Several nights this week I went to bed with a series of small problems in my mind. Instead of sleeping, I wrestled with those little issues. Instead of giving them to God, I tried to solve them myself. Oh, I did pray, but then tried to figure out the answers to my own prayers. 

Each night I finally fell asleep without solutions, and each morning woke up tired, but with a clear answer in my head. Some would say that my subconscious mind solved the problems, but I don’t give my brains any credit. God promises to answer prayer, and He will do it if I get out of the way and let Him.
Do not be anxious about anything, but in everything by prayer and supplication with thanksgiving let your requests be made known to God. And the peace of God, which surpasses all understanding, will guard your hearts and your minds in Christ Jesus. (Philippians 4:6–7)
These favorite verses outline the kind of praying that lets a person go to sleep at night. When I prayed, I was “being anxious” which indicates that I wasn’t thinking about the power of God and His promises to answer my prayers. Also, I wanted the answer before I went to sleep and fussed that it was not forthcoming. 
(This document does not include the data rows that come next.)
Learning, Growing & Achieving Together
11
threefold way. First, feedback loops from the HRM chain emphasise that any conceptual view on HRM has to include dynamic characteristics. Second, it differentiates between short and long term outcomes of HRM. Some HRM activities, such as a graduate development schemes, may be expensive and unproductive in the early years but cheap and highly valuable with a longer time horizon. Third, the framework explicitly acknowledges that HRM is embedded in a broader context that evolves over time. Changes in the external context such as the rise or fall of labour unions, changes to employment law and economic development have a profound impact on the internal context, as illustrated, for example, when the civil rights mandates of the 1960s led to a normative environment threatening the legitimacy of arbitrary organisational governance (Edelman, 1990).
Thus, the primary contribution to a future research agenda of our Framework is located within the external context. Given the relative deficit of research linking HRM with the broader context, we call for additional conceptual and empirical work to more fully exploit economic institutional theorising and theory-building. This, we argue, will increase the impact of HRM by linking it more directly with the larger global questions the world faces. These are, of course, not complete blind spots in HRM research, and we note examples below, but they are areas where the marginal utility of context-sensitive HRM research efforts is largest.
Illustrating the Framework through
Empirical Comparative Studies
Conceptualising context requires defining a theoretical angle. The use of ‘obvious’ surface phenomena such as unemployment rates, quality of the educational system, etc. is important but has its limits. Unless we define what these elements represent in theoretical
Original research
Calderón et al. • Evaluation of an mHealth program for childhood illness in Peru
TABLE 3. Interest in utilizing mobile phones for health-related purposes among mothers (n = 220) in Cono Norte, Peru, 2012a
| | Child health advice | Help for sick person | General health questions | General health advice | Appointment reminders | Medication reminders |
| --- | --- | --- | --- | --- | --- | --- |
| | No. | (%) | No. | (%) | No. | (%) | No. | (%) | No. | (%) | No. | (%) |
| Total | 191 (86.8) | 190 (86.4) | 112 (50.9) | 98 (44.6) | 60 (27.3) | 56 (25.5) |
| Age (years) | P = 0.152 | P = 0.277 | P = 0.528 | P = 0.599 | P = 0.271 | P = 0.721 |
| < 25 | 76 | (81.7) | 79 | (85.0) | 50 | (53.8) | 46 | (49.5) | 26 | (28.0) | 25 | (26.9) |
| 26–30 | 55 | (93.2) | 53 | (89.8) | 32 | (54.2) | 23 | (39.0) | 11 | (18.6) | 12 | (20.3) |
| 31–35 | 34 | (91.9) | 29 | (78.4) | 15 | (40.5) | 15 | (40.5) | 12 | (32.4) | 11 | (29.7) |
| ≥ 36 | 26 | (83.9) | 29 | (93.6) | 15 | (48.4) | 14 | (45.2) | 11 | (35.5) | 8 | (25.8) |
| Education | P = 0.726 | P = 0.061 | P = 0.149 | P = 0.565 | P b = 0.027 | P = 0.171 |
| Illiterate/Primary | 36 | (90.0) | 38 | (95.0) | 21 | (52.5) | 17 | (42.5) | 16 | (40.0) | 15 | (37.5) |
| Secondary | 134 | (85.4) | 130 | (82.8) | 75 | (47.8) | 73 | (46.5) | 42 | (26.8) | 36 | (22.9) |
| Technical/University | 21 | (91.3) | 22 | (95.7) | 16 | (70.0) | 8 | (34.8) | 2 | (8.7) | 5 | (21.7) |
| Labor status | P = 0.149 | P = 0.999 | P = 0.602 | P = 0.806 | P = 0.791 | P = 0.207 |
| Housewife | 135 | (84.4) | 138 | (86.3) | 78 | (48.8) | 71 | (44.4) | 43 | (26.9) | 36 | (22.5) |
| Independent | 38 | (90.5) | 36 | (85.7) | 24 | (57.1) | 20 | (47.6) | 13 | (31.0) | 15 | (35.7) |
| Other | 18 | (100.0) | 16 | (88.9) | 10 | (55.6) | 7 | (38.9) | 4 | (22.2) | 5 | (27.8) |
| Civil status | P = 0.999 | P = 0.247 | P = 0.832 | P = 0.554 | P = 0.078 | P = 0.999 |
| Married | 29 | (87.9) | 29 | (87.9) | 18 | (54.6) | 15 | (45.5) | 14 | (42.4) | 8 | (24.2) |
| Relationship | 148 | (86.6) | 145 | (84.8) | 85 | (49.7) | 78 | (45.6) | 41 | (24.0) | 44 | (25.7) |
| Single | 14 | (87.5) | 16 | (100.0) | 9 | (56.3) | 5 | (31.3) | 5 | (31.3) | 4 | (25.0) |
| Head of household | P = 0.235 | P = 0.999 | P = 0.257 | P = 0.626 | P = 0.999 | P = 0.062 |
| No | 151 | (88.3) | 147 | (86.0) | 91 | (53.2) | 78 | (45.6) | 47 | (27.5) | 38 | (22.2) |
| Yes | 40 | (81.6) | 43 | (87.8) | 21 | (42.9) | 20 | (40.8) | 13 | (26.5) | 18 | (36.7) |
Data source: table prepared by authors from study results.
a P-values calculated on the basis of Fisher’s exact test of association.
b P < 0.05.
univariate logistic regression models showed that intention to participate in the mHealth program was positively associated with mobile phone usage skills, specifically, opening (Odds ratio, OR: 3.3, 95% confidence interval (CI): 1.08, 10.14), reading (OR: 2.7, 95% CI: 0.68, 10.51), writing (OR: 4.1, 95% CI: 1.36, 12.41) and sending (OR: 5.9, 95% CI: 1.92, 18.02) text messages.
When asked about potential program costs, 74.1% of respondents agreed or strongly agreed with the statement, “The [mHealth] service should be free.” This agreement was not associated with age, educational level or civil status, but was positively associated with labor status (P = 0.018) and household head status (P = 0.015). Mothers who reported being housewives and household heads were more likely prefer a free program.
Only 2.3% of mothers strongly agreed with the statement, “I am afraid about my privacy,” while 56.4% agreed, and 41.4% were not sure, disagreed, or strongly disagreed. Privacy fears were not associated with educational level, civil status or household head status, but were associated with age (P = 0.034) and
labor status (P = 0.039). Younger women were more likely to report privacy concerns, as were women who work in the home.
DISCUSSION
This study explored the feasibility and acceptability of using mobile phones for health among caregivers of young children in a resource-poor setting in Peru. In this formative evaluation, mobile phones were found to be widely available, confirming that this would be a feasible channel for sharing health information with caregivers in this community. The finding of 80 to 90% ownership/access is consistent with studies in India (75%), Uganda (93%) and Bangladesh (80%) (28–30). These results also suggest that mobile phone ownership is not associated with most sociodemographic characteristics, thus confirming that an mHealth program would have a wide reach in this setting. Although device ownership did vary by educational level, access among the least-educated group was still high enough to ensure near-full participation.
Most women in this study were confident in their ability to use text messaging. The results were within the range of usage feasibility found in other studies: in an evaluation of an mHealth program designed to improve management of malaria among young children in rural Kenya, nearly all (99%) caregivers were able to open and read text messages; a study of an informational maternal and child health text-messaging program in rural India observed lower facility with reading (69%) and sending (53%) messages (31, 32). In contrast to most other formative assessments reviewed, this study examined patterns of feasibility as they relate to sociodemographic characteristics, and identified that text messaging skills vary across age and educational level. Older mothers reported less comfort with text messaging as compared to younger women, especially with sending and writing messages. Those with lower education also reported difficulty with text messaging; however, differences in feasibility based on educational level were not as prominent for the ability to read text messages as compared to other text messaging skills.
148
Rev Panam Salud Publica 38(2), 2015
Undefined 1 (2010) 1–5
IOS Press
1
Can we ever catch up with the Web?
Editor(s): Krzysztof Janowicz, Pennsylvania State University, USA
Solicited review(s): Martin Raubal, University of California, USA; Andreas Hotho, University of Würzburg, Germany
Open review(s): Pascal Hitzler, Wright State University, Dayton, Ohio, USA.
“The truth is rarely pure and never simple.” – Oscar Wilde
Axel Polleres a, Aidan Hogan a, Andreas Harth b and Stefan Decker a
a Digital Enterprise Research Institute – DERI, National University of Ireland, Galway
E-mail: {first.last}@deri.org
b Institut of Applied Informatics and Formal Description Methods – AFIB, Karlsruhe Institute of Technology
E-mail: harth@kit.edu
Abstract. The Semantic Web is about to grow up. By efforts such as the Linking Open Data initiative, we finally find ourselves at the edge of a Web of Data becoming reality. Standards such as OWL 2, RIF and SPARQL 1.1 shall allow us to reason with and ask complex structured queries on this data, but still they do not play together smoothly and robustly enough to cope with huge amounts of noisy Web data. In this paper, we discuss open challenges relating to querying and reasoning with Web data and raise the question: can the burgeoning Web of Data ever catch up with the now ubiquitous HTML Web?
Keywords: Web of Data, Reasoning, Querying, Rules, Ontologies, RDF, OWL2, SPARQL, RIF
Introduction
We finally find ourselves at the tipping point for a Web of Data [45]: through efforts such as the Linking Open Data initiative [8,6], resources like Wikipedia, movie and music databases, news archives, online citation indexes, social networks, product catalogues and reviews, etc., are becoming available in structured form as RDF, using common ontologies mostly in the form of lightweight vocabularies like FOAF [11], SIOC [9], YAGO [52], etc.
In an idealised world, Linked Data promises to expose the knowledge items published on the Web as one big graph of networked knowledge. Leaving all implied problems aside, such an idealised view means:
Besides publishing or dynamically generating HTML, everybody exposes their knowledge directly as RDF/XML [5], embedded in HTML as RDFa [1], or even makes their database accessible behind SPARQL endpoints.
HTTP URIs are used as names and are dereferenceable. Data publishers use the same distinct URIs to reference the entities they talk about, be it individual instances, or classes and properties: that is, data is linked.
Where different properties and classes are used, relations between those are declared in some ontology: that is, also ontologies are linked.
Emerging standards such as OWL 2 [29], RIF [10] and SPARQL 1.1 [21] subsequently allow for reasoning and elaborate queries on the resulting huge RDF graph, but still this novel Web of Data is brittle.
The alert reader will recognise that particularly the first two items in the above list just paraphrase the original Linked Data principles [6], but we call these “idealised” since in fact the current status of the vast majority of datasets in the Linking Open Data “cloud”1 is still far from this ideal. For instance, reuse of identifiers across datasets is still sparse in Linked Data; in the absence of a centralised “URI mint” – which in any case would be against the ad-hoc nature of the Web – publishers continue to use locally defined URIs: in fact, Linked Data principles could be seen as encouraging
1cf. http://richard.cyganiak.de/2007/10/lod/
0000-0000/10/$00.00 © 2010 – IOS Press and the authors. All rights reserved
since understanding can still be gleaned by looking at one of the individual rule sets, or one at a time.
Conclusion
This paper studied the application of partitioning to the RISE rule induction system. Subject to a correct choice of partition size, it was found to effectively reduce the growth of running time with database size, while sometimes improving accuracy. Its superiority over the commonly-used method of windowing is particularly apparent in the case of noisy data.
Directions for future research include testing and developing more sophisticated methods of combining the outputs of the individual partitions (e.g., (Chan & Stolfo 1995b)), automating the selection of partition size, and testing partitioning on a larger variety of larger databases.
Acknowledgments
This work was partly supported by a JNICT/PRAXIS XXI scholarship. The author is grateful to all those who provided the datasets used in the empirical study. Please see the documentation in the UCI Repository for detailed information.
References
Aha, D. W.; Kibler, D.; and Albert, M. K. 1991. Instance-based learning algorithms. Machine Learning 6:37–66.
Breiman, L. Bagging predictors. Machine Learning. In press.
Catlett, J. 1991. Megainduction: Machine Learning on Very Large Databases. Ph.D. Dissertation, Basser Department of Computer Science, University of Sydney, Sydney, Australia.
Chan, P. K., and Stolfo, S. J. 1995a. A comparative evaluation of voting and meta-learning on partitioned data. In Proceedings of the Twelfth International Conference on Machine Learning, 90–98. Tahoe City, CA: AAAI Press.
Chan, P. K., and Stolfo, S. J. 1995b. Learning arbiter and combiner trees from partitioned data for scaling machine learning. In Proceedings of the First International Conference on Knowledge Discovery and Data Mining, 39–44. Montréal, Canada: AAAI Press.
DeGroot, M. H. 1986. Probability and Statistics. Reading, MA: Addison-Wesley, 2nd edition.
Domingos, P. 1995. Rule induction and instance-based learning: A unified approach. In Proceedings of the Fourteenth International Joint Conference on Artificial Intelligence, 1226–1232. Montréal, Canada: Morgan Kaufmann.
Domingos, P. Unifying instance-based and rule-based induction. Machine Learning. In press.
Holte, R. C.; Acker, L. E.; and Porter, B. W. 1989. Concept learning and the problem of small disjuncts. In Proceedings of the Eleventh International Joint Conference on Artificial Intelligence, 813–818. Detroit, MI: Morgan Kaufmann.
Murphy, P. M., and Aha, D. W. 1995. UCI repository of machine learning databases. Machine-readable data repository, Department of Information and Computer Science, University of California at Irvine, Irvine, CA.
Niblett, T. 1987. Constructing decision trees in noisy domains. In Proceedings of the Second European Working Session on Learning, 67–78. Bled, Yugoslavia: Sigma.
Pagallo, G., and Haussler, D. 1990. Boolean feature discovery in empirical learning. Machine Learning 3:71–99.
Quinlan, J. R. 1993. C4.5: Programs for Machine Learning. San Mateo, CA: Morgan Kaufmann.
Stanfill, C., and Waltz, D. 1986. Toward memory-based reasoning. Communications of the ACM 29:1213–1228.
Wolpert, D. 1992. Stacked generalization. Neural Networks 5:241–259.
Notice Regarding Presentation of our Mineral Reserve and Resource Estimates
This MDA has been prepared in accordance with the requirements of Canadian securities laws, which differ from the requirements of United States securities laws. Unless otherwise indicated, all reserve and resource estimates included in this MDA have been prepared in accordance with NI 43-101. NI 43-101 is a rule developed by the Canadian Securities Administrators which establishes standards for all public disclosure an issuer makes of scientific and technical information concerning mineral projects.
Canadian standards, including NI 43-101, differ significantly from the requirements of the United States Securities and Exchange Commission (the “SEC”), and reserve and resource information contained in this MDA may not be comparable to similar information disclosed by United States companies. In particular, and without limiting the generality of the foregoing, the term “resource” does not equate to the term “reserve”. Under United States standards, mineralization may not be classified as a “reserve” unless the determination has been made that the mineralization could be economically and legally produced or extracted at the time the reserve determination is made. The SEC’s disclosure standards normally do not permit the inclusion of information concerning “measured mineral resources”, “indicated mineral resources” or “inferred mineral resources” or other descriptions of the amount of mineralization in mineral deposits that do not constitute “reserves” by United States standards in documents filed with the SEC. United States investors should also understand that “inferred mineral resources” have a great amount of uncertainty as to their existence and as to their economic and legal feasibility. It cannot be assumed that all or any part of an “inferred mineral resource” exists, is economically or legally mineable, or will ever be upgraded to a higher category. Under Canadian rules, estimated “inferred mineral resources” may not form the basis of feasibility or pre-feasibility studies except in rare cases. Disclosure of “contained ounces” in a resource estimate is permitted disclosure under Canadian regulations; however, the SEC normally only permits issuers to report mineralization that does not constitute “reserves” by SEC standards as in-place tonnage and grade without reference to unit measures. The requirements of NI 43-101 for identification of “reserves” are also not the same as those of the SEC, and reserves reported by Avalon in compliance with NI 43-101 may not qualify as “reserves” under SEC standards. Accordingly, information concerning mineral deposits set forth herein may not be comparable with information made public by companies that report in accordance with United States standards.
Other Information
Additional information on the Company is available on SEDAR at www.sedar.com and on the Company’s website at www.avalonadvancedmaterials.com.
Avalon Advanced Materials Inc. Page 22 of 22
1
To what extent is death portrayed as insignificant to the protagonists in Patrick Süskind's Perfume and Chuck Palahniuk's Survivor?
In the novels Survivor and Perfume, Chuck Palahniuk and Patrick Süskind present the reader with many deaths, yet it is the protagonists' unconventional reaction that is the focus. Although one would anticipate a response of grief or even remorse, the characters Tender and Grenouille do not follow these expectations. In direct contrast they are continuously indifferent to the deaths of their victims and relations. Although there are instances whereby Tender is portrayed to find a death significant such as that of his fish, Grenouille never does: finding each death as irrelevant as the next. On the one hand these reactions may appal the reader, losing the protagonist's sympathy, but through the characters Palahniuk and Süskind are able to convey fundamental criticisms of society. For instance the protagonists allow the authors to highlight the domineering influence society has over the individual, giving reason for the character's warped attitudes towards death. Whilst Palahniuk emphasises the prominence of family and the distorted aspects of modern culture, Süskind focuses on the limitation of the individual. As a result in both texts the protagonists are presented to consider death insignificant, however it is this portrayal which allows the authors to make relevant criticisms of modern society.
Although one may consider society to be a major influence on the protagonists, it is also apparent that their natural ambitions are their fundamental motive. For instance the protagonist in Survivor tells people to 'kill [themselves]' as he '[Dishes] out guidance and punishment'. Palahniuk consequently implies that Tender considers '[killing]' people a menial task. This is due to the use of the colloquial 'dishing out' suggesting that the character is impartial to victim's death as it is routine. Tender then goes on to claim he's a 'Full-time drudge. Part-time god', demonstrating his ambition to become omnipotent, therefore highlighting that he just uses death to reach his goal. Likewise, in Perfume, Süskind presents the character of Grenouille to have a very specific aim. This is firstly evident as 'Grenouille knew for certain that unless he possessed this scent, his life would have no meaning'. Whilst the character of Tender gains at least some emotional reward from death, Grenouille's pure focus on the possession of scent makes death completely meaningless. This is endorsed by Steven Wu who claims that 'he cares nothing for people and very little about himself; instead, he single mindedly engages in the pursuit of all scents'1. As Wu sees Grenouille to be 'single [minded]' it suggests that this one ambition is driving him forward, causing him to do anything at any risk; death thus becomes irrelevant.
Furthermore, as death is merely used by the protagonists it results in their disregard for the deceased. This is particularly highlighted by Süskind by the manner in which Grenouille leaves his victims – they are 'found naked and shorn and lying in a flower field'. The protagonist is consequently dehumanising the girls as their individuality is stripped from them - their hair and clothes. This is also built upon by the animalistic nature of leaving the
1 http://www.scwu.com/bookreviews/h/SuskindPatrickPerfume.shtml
Thanksgiving was missing too. When I pray with thanksgiving, it shows that I am confident in God. Not only will He answer my prayers, but He gave me the problem for good reasons, particularly that I might draw close to Him. Instead of doing that, I was exploring my own mind and experience in my search for solutions. Duh.

For those reasons, the peace of God didn’t guard my heart and mind. Instead of trusting Him to answer me in His way and His timing, I struggled to answer my own prayers and was tired all week. After being a Christian for many years, I thought I knew better. However, knowing what to do and actually doing it can be separated by a very long night.


Lord, I’m almost laughing at myself, at least in between giving my backside a few swift kicks. You are gracious and helped me with all these issues, but isn’t that Your faint chuckle and small whisper I hear saying, “Will this gal ever learn!”